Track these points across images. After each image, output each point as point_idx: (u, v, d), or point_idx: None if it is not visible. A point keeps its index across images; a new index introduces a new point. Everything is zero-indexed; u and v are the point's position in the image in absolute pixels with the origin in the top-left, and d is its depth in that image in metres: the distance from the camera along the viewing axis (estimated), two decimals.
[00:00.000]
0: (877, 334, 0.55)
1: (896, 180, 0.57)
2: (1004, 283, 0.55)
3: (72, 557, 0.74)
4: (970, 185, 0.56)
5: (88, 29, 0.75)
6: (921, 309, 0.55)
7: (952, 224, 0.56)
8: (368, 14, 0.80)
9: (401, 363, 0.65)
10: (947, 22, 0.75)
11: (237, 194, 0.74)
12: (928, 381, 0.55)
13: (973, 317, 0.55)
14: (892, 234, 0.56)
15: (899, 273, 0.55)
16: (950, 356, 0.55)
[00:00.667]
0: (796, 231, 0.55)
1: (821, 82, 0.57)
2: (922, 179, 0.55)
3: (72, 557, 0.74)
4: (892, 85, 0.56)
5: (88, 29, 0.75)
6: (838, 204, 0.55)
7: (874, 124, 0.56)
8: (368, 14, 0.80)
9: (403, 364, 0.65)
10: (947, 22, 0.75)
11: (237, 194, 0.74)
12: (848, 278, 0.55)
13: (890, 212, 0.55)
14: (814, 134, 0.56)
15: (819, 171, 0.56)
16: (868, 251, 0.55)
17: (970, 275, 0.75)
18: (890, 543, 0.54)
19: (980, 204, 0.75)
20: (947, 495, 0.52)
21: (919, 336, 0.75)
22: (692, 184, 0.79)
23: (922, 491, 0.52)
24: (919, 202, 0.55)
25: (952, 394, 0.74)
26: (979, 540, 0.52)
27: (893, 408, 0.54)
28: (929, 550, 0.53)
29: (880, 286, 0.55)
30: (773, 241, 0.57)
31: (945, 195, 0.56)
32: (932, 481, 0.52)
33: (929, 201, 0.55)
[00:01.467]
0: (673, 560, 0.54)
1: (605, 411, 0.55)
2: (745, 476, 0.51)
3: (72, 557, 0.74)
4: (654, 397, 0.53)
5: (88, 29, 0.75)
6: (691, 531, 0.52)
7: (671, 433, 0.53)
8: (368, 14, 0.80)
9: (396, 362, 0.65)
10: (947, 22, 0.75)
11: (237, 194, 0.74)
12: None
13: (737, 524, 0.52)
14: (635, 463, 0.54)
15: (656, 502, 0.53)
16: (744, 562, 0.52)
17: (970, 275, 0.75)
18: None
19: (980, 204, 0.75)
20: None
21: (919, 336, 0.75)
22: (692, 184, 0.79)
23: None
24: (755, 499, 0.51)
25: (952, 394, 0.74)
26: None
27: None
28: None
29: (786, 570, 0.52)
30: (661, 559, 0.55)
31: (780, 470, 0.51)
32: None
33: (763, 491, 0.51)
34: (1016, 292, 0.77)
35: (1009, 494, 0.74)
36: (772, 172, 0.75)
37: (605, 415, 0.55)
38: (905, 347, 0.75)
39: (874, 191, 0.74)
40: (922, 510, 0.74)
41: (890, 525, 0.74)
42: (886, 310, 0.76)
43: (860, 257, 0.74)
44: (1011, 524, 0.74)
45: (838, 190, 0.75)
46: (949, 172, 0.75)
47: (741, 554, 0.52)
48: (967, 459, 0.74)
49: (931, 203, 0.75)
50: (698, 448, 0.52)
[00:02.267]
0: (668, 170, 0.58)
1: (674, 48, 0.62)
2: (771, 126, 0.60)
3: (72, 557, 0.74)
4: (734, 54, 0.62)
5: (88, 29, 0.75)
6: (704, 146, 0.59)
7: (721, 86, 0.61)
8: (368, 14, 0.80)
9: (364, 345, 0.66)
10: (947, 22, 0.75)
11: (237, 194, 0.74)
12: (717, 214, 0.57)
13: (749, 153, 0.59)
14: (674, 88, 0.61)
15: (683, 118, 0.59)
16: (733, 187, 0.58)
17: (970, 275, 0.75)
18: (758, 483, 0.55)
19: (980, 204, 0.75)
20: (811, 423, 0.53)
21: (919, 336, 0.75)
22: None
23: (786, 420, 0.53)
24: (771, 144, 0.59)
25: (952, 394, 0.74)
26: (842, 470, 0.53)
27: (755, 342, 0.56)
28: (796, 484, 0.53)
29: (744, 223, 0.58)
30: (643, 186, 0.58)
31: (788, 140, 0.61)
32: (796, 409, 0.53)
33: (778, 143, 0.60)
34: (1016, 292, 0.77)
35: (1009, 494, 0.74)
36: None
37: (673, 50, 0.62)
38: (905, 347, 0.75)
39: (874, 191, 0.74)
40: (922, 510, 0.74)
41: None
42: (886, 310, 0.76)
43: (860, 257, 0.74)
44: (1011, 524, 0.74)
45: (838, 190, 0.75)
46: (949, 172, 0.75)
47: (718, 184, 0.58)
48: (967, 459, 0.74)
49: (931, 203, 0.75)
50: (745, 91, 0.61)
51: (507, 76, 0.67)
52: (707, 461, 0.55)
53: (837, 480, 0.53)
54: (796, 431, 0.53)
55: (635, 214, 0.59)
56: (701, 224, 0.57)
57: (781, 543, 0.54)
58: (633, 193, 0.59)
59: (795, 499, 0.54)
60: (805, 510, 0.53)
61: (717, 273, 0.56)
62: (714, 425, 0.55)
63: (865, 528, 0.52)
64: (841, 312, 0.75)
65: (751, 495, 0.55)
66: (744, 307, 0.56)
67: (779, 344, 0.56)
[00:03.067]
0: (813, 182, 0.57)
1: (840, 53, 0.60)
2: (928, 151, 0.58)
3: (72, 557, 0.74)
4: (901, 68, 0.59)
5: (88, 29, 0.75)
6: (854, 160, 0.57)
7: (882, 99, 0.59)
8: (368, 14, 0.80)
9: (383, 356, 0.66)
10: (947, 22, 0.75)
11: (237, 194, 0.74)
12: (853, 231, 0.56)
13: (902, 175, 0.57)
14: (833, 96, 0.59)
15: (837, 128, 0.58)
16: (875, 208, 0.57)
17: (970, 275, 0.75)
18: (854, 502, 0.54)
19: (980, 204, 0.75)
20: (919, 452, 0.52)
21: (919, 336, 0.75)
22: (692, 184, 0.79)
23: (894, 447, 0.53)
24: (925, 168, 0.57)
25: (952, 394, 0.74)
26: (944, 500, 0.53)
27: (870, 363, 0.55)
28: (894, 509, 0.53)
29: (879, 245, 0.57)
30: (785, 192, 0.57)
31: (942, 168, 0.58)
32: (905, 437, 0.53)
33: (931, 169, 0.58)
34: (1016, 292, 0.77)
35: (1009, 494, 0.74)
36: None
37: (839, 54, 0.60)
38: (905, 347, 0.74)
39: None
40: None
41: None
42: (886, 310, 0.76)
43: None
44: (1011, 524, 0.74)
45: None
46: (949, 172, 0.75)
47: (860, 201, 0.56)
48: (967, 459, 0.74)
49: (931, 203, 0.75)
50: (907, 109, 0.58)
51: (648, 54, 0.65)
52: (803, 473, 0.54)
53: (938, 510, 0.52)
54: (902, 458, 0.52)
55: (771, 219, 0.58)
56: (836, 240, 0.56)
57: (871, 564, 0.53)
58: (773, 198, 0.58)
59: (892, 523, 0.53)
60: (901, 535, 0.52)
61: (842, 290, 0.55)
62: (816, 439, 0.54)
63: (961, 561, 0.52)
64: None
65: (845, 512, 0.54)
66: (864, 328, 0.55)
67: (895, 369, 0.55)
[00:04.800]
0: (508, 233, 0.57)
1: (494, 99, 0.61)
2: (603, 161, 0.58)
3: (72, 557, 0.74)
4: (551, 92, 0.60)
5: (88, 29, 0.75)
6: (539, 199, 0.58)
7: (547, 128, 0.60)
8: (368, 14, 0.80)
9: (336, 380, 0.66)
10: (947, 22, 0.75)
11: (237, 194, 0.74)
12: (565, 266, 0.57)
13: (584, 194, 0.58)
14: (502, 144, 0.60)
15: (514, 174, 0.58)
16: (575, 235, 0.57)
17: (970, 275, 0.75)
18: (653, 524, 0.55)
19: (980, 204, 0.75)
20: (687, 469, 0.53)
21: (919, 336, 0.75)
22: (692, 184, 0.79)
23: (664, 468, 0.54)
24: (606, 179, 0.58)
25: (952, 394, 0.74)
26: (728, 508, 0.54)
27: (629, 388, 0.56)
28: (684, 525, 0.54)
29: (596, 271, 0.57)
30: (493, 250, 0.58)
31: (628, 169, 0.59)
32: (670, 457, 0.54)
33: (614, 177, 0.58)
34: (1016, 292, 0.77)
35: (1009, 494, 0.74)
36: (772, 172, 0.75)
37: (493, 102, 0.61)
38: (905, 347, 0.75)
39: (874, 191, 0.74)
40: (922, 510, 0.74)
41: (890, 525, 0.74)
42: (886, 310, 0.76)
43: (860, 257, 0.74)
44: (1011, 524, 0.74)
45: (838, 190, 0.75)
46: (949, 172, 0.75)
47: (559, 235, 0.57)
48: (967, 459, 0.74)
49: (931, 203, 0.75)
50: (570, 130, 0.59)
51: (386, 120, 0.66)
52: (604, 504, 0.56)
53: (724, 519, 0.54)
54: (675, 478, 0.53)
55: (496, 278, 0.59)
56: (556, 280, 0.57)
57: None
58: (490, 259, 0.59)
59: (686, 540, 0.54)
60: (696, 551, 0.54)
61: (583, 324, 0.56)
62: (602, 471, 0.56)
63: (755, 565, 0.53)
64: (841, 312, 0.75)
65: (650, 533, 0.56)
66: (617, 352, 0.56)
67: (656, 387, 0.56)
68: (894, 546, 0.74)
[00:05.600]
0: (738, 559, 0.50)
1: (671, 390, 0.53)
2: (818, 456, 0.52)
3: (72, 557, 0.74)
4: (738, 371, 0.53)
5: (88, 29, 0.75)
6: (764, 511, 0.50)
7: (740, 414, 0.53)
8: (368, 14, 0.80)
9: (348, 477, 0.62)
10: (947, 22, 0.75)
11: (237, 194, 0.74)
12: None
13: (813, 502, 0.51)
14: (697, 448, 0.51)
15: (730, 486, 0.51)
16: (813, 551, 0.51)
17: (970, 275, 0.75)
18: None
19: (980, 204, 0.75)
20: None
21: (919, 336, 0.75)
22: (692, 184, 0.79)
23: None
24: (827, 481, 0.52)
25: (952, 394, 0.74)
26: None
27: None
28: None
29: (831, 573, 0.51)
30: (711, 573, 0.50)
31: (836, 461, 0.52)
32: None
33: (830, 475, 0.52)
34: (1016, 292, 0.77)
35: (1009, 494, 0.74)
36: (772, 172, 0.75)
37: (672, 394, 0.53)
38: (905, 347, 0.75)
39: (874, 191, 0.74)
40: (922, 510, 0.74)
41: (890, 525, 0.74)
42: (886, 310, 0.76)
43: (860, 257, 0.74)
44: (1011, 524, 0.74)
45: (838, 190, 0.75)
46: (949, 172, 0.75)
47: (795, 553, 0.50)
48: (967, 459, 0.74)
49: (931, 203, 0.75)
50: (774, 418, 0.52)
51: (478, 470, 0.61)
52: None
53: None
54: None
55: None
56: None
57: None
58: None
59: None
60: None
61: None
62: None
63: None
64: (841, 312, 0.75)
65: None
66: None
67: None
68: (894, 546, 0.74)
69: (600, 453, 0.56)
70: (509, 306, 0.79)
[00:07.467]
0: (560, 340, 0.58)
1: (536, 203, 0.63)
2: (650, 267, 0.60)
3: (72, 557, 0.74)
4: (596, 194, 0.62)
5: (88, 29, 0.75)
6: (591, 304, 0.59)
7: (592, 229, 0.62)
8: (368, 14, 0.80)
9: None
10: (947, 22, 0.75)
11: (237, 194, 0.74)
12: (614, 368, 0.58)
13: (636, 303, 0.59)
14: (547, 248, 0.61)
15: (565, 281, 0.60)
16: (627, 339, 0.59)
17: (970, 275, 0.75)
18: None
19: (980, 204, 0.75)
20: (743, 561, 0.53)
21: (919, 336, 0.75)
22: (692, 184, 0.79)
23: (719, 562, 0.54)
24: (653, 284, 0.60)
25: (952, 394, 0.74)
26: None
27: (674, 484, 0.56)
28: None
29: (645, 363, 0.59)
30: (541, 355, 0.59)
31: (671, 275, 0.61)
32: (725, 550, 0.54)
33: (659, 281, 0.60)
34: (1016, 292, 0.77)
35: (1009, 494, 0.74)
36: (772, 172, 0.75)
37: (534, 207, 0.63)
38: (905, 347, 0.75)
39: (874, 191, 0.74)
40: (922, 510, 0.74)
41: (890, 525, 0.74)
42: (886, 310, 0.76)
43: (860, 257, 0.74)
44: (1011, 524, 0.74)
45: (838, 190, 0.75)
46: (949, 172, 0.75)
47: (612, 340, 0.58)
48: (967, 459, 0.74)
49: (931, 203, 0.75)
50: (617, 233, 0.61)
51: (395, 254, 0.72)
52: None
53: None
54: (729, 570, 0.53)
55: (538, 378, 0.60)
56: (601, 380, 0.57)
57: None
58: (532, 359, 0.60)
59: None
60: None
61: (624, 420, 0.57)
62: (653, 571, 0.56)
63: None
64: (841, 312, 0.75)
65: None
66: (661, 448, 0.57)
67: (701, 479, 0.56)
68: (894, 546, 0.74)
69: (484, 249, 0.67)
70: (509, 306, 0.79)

****************

- _Exercise description_
Go through the material above and output exactly the lines from the one containing "1: (896, 180, 0.57)" through the one containing "50: (698, 448, 0.52)".

- _Exercise result_
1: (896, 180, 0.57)
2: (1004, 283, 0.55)
3: (72, 557, 0.74)
4: (970, 185, 0.56)
5: (88, 29, 0.75)
6: (921, 309, 0.55)
7: (952, 224, 0.56)
8: (368, 14, 0.80)
9: (401, 363, 0.65)
10: (947, 22, 0.75)
11: (237, 194, 0.74)
12: (928, 381, 0.55)
13: (973, 317, 0.55)
14: (892, 234, 0.56)
15: (899, 273, 0.55)
16: (950, 356, 0.55)
[00:00.667]
0: (796, 231, 0.55)
1: (821, 82, 0.57)
2: (922, 179, 0.55)
3: (72, 557, 0.74)
4: (892, 85, 0.56)
5: (88, 29, 0.75)
6: (838, 204, 0.55)
7: (874, 124, 0.56)
8: (368, 14, 0.80)
9: (403, 364, 0.65)
10: (947, 22, 0.75)
11: (237, 194, 0.74)
12: (848, 278, 0.55)
13: (890, 212, 0.55)
14: (814, 134, 0.56)
15: (819, 171, 0.56)
16: (868, 251, 0.55)
17: (970, 275, 0.75)
18: (890, 543, 0.54)
19: (980, 204, 0.75)
20: (947, 495, 0.52)
21: (919, 336, 0.75)
22: (692, 184, 0.79)
23: (922, 491, 0.52)
24: (919, 202, 0.55)
25: (952, 394, 0.74)
26: (979, 540, 0.52)
27: (893, 408, 0.54)
28: (929, 550, 0.53)
29: (880, 286, 0.55)
30: (773, 241, 0.57)
31: (945, 195, 0.56)
32: (932, 481, 0.52)
33: (929, 201, 0.55)
[00:01.467]
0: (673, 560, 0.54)
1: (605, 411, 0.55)
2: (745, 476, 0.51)
3: (72, 557, 0.74)
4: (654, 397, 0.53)
5: (88, 29, 0.75)
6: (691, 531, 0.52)
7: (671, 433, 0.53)
8: (368, 14, 0.80)
9: (396, 362, 0.65)
10: (947, 22, 0.75)
11: (237, 194, 0.74)
12: None
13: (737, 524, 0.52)
14: (635, 463, 0.54)
15: (656, 502, 0.53)
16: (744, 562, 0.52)
17: (970, 275, 0.75)
18: None
19: (980, 204, 0.75)
20: None
21: (919, 336, 0.75)
22: (692, 184, 0.79)
23: None
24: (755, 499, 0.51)
25: (952, 394, 0.74)
26: None
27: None
28: None
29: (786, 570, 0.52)
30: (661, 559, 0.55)
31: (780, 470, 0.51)
32: None
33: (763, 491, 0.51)
34: (1016, 292, 0.77)
35: (1009, 494, 0.74)
36: (772, 172, 0.75)
37: (605, 415, 0.55)
38: (905, 347, 0.75)
39: (874, 191, 0.74)
40: (922, 510, 0.74)
41: (890, 525, 0.74)
42: (886, 310, 0.76)
43: (860, 257, 0.74)
44: (1011, 524, 0.74)
45: (838, 190, 0.75)
46: (949, 172, 0.75)
47: (741, 554, 0.52)
48: (967, 459, 0.74)
49: (931, 203, 0.75)
50: (698, 448, 0.52)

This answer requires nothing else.